REQUEST: In the data that follows, find the line with "Let's add a"; transcribe it, every later line up to the one with "delete rex.__proto__.speak; //", and that line as well, exactly and with no others.
*** Opening of DATA FOR THIS TASK ***
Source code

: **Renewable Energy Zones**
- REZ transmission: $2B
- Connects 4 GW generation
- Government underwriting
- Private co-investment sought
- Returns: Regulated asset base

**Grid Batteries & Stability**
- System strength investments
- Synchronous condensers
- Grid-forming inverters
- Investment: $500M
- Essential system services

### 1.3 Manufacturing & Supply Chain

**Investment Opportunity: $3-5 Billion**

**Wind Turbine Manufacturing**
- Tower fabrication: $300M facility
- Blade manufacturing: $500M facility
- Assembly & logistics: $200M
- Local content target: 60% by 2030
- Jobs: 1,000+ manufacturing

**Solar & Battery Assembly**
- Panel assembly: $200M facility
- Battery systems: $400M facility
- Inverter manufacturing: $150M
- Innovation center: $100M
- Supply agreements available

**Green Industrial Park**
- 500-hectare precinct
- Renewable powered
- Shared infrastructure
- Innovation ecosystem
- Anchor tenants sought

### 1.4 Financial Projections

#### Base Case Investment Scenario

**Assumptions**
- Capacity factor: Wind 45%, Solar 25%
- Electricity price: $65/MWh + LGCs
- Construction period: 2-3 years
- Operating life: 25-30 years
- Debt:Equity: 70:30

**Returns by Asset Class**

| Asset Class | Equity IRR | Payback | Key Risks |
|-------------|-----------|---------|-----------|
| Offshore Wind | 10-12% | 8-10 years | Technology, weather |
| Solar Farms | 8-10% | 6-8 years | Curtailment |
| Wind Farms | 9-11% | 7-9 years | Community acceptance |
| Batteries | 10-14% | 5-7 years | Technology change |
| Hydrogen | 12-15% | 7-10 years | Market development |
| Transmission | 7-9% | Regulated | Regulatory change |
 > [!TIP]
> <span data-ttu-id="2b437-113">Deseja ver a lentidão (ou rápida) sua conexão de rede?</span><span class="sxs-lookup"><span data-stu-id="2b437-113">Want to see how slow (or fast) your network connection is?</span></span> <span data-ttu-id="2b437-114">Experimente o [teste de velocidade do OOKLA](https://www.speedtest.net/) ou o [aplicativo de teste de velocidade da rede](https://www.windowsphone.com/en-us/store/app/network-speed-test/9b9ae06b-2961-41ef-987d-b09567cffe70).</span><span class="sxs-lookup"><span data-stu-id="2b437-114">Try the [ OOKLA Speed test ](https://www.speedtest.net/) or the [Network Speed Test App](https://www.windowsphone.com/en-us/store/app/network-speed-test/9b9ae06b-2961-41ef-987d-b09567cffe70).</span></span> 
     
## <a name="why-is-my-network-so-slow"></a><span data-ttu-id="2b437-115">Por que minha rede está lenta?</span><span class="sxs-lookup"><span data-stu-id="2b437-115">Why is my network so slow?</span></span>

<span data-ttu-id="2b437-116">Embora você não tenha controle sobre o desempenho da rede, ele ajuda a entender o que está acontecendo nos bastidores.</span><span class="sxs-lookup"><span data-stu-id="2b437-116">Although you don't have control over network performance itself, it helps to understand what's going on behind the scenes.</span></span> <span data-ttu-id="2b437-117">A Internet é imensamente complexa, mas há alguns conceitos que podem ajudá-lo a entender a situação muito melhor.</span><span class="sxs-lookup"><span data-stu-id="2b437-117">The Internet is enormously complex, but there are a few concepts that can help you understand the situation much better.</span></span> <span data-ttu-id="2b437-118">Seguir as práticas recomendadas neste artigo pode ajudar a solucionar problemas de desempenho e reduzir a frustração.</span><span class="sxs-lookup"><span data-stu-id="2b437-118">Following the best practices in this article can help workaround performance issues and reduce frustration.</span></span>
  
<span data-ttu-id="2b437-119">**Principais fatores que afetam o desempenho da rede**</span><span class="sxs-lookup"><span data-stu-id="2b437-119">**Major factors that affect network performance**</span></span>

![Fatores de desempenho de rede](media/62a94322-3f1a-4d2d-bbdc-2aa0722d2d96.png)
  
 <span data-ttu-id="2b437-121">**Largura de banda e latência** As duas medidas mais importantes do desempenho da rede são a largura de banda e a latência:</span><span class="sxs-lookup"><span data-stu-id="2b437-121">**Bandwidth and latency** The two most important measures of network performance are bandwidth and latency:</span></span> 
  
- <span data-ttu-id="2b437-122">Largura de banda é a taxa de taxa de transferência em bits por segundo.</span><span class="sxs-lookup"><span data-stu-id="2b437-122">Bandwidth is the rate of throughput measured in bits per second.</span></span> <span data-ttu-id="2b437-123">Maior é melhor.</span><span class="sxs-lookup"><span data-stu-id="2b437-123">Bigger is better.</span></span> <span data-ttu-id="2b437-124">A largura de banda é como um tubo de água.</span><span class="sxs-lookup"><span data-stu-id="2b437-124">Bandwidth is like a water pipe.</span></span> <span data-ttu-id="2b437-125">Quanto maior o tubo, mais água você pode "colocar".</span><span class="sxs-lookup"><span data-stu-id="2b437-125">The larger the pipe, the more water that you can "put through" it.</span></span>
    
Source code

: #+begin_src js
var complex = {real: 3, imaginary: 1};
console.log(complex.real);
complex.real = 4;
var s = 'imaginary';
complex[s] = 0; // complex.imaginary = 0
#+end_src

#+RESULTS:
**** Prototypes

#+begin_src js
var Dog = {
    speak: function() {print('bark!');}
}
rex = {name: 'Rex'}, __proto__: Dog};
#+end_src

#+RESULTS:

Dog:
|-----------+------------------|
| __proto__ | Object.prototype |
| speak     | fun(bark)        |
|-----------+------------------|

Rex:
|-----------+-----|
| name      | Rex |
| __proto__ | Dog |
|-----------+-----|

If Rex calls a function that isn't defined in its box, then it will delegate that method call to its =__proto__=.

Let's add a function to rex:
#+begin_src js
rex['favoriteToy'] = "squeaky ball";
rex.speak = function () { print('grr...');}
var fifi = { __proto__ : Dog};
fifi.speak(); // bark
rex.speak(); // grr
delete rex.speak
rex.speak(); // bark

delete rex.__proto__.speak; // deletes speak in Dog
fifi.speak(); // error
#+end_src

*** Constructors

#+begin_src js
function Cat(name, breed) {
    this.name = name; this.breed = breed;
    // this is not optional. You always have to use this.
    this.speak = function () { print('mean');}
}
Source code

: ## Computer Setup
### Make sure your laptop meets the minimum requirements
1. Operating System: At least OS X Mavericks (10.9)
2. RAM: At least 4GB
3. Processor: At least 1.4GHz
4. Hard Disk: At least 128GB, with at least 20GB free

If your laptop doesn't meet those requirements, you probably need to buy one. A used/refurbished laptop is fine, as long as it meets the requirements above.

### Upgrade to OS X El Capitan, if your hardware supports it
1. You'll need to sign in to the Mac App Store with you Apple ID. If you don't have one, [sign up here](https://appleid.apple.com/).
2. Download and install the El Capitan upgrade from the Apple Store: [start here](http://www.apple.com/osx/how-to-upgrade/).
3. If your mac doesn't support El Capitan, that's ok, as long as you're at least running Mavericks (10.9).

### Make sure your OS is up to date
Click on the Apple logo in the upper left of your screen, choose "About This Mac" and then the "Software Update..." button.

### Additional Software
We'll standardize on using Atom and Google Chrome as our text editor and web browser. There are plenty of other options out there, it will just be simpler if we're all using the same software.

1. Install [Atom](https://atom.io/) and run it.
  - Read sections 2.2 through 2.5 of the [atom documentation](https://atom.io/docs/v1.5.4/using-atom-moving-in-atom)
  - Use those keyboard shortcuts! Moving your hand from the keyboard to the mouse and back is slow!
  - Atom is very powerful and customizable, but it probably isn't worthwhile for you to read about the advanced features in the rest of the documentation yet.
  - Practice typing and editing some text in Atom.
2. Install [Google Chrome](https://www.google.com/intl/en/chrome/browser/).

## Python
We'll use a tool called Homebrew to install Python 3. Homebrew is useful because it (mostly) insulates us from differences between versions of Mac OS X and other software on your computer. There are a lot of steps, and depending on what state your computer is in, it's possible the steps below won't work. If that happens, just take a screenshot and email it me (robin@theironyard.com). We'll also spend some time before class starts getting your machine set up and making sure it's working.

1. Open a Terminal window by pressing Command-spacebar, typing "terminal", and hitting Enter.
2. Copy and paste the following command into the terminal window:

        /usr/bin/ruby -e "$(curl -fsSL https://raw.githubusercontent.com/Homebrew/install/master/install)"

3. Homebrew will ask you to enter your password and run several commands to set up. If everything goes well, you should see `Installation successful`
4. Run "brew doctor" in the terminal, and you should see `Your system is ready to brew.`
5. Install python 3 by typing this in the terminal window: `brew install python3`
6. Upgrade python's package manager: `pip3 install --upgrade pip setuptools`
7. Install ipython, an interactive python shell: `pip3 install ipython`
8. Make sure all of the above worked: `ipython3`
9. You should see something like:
*** Close of DATA FOR THIS TASK ***
OUTPUT FOR THIS TASK:
Let's add a function to rex:
#+begin_src js
rex['favoriteToy'] = "squeaky ball";
rex.speak = function () { print('grr...');}
var fifi = { __proto__ : Dog};
fifi.speak(); // bark
rex.speak(); // grr
delete rex.speak
rex.speak(); // bark

delete rex.__proto__.speak; // deletes speak in Dog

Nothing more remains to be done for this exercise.